Si era rivestito ma l’apparecchio acustico gli era finito dietro la schiena. Con la scoordinazione legata alla corea non riusciva a recuperarlo e da mamma chioccia quale sono, istintivamente mi sono avvicinata per aiutarlo. Il terapista mi ha fermata con un’occhiataccia. Doveva trovare da solo la strategia, perchè solo così avrebbe potuto provvedere in caso si fosse trovato nella stessa situazione senza nessuno che potesse aiutarlo. Ci ha impiegato un buon quarto d’ora e alla fine ci è riuscito. Se gli ricapita, ci metterà solo 10 minuti e imparerà nuovamente per mettercene solo 5 la volta successiva. Onestamente, guardando mio figlio, che uscito dalla piscina si faceva mettere i calzini perché “coi piedi umidi non ci riesco”, mi sono chiesta se davvero il mio fosse un atteggiamento giusto o se provvedendo in tutto per tutto non contribuisco a renderlo completamente dipendente da un altro essere umano.

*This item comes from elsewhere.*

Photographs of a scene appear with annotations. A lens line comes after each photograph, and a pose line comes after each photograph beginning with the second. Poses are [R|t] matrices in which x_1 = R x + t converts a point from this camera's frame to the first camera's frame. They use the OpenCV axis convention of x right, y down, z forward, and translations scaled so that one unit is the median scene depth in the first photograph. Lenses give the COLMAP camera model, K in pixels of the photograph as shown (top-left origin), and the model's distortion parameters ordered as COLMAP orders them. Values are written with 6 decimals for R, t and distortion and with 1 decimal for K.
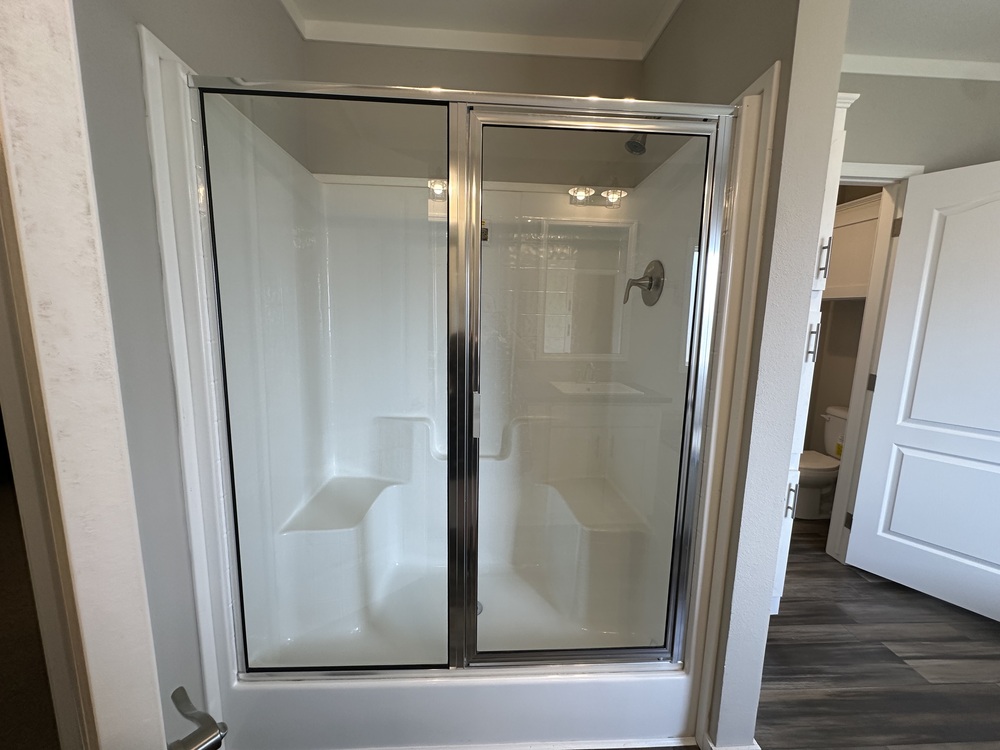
lens RADIAL K [[401.7, 0, 500.0], [0, 401.7, 375.0], [0, 0, 1]] dist [-0.001702, 0.000284]
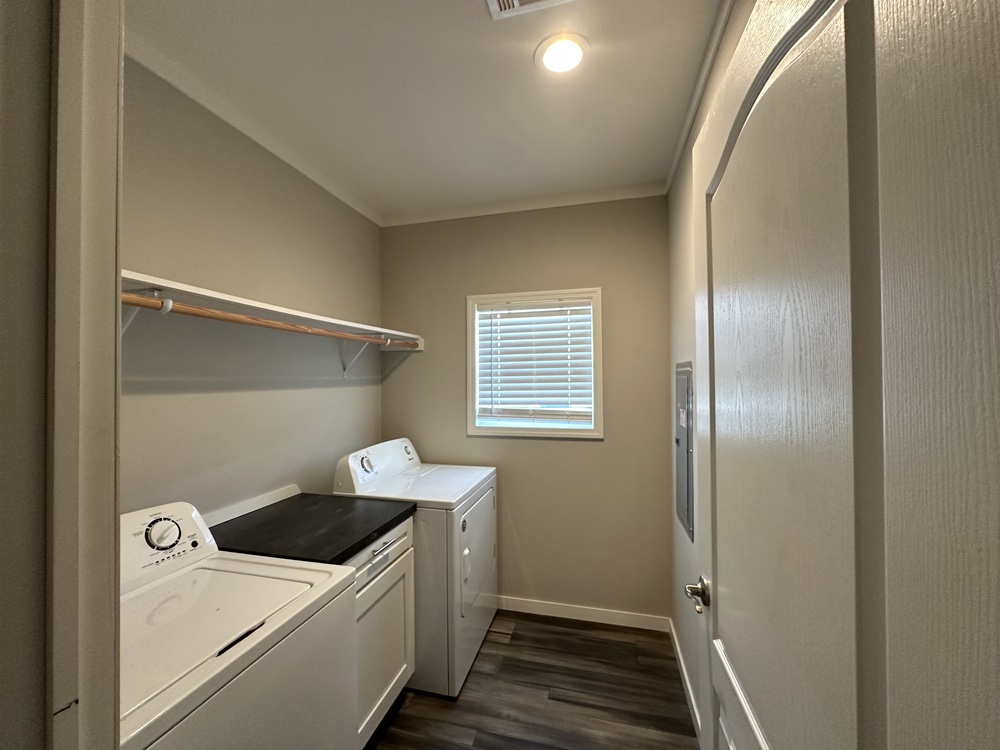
lens RADIAL K [[401.7, 0, 500.0], [0, 401.7, 375.0], [0, 0, 1]] dist [-0.001702, 0.000284]
pose [[-0.954304, -0.008936, 0.298704, 0.520389], [0.033020, 0.990279, 0.135118, -0.301109], [-0.297008, 0.138807, -0.944732, 1.796986]]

E’ che io non ci sarò per sempre, e poi… chissà se da grande avrà voglia di portarsi sempre la mamma al seguito perchè nessuno gli ha insegnato l’indipendenza……… E’ stata una doccia gelata rendermi conto che in questo centro la persona disabile è considerata una persona.
Con tutte le limitazioni legate alla patologia,certo. Ma una persona da riabilitare per metterla in condizioni di vivere la propria vita con la massima autonomia possibile innanzitutto.
Io, con l’immenso amore che ho per mio figlio, non sono sicura di fare il suo bene prevenendo e intervenendo a ogni difficoltà. Ho sempre pensato di contribuire in questo modo a non farlo sentire diverso. Mi sto chiedendo invece se la disabilità non sia più nella mia testa che nella patologia di mio figlio. Rientrata, ho deciso di cambiare alcune cose. Ti insegno come fare e poi fai da solo. Ovviamente non è contento, perchè fa fatica. E’ duro per entrambi: per me perché mi si spezza il cuore sentirlo piagnucolare perché è la terza volta che si mette la maglietta al contrario o non gli entra il calzino e so che mi reputa diventata improvvisamente crudele; per lui, perché la vita è nettamente meno comoda e percepisco la sua fatica.
Però sono certa che arriverà il giorno in cui mi dirà “vai a farti un giro,me la cavo da solo”. E sarà un bel giorno!